In July, I took the Felt AR Advanced on one of my hilliest local routes. Previously, the bike had me cruising like a missile on flat courses, including a loop in a nearby industrial park great for hard efforts. But how would the bike fare on some inclines? The hills in my area are humble, but they do the trick. I was impressed with the AR. While this build is heavier than some climber’s bikes by more than a kilogram (my test model in size 54 was 8.41 kg), I could still motor up rollers. It’s a versatile wind-slicer.
The most-recent update to the AR was in 2013, which in bike years, is a while ago. Earlier this year, Felt released the new AR with contemporary features, such as thru-axles, disc brakes and the frame’s ability to accommodate 30-mm-wide tires. (The launch only featured a frame with the company’s second-tier carbon-fibre formula. The top-of-the-line FDR frame is rolled out in September.) The tubes on the 2020 bike have truncated airfoil shapes, instead of the more traditional airfoil forms of the earlier generation frames. The new frame, however, still looks like an aero bike with its deep tubes, unlike the much shallower truncated airfoils that are appearing on climber’s bikes. The latest AR is optimized for yaw angles of apparent wind (the vector sum of your forward speed and the actual wind direction) of less than 10 degrees. That range reflects Felt’s thinking, and that of other companies, that you mostly face apparent wind at more acute angles than at angles more than 10 degrees. The new truncated airfoils have you covered for the majority of winds you’ll ride into.
Designed for easy maintenance
As Felt conducted its research for the new AR, it heard from shops and riders that the full integration of components for maximum aerodynamics might not be worth it. A mechanic didn’t want a bike that was so complicated that it would take a day to build. A rider wanted to be able to do basic maintenance. Felt got the message.
One component that helps with the bike’s user-friendliness is the stem. The AR integrated carbon stem runs hoses and cables into the frame. It’s a beefy component, but it’s fairly easy to take off from the steering tube if you want to pack up your bike. Also, two-piece spacers let you adjust the stem’s height without the need to re-hose or re-cable the bike. The AR comes with handlebars by Felt’s house brand, Devox. The setup, however, is bar agnostic.
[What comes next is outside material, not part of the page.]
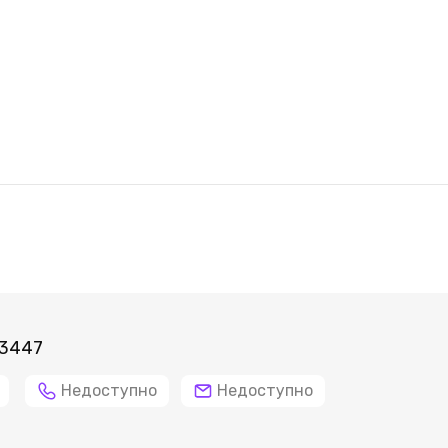
 3447
Недоступно
Недоступно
You can, and should use whatever bars you like. “The handlebar can be as personal a touch-point as a saddle,” says Alexander Soria, director of product development at Felt. “How would you feel if we gave you a bike with a saddle and said, ‘Sorry, you can’t change it. That’s just the saddle you have to run.’ I think that that would get some pushback.”
The cruising speed of the Felt AR is fantastic. As a light rider, I couldn’t get the same starting snap from the AR that I can from climber’s bikes. Still, I’m sure a crit rider or true sprinter might not feel the same windup. The AR handled great at speed, but I found it vague at slower velocities. If you are on a climb with this bike, climb like Marco Pantani, your hands in the drops: the bike seems to track better that way. Then, on the descents and flats, just boot it with the Felt AR.
Felt AR Advanced
Shimano Ultegra Di2 drive-train with 11–30 tooth, 11-speed cassette and 52/36-tooth chainrings. Ultegra R8070 hydraulic disc brakes.